- Fran Fine: [after a lengthy chase around the house] Stop hitting me with that purse! Now what's wrong with this picture?
- Bette Midler: I give up!
- Fran Fine: We're Jewish, we're running, and there's macaroons over there!
- Bette Midler: Are they fresh?
- Fran Fine, Bette Midler: WHO CARES?
- [they start eating the cookies]
- Maxwell Sheffield: [about a charity auction they're organizing] Good idea, C.C., putting Tom at our table.
- Fran Fine: [overhearing] So who's Tom, and does he have a Cruise, Hanks or Selleck after his name?
- Maxwell Sheffield: Rosenstein.
- Fran Fine: Does he have a Dr. before it?
- Maxwell Sheffield: He happens to be one of the richest men in New York, and if shmoozed properly will be investing five million dollars in our next show.
- Fran Fine: Wow. Never mind what he's got in front or after his name. Does he have an "and Mrs." anywhere near it?
- Bette Midler: I adore your accent.
- Fran Fine: Oh thanks, I owe it all to Queens.
- Bette Midler: Same with me and my career.
- Fran Fine: [discussing the upcoming charity auction] Wait a minute. What do you think that they would pay for a wise, responsible person to take care of their children for a day?
- Maxwell Sheffield: Now that's a very good idea! Now, I might even bid on that my...
- Maxwell Sheffield: [uncomfortably, after getting her point] Oh, you mean you.
- Fran Fine: Excuse me, but what happened to the day when you actually tried to hide your horror?
- Maxwell Sheffield: Um, uh, well, you see... the thing is... I'm afraid that, um... well, you're so good that, um, someone might, um, steal you away from, uh, me!

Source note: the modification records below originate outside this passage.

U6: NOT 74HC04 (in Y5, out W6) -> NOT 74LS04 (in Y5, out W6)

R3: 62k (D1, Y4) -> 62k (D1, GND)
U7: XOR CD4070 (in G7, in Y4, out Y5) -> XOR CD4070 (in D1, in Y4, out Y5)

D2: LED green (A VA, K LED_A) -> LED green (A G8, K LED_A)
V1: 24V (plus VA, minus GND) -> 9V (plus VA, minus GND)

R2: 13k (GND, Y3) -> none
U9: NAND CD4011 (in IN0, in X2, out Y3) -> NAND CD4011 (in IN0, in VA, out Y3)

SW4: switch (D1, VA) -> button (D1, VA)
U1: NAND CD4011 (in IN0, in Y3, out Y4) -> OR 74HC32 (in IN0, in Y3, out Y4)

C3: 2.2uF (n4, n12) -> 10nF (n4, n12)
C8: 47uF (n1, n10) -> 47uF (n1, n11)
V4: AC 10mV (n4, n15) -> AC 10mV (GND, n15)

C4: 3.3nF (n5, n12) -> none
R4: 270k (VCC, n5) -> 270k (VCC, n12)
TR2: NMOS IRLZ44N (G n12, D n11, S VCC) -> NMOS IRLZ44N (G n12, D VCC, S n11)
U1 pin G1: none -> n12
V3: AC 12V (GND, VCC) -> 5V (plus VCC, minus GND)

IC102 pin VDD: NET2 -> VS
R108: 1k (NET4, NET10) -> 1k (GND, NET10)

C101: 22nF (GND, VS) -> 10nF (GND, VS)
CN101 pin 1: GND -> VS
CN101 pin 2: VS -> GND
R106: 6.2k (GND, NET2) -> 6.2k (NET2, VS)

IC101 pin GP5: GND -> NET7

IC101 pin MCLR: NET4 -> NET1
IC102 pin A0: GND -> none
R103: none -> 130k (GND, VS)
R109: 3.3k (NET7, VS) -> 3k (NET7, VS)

- Fran Fine: Now was that so hard?
- Niles: [dressed in a sheer gown, acting as a sewing dummy for C.C] Oh, Miss Midler! I'm one of your biggest fans.
- Bette Midler: [laughing] That's a shocker!
- Maxwell Sheffield: [Fran's messed up again, putting his production and Bette's charity in trouble] I just hope Bette Midler's charity is smart enough to cash that check fast.
- Fran Fine: Well, look. He's not going to take it out on the whole show business community just because I made one itty bitty mistake.
- Bette Midler: [behind Fran with an icy look and very menacingly] Don't bet the kibbutz, bube!
- Maxwell Sheffield: [about the charity auction] Look Miss Fine, this event won't interest you. No single men, no shrimp, and no stars will be there.
- Brighton Sheffield: Well, what about Bette Midler? I thought she was coming.
- [Fran gasps, and Brighton realizes he spilled the beans]
- Brighton Sheffield: But I also thought I had an inheritance, but I'm probably wrong about that too.
- Sylvia Fine: Oh, did I love Bette in First Wives Club. I really enjoyed that movie. I found a theatre that had real butter, not just that BS canola oil!
- Fran Fine: [confronting Grace] Was the Divine Miss M in THIS house?
- [Grace cringes and hangs her head in shame]
- Fran Fine: [confronting Maxwell] Was she here the day I miraculously found that ticket for Victor/Victoria on the front stoop?
- [Maxwell cringes with guilt]
- Maxwell Sheffield: The auction's at eight. Dress formal.
- [desperately]
- Maxwell Sheffield: But I wasn't lying about the shrimp!
- Bette Midler: [about the New York Restoration project] You know, we're not here just to clean up the parks. We're going to get all the trash out of this city. I did my part. I moved to L.A.
- C.C. Babcock: I am so sick of planning this charity event. How am I gonna fit four more people at this table?
- Niles: Give up your seat.
- C.C. Babcock: [testily, making Niles cringe] Okay, listen up. I am busting my butt for an benefit that doesn't involve profit and I've got PMS. The ice is THIN!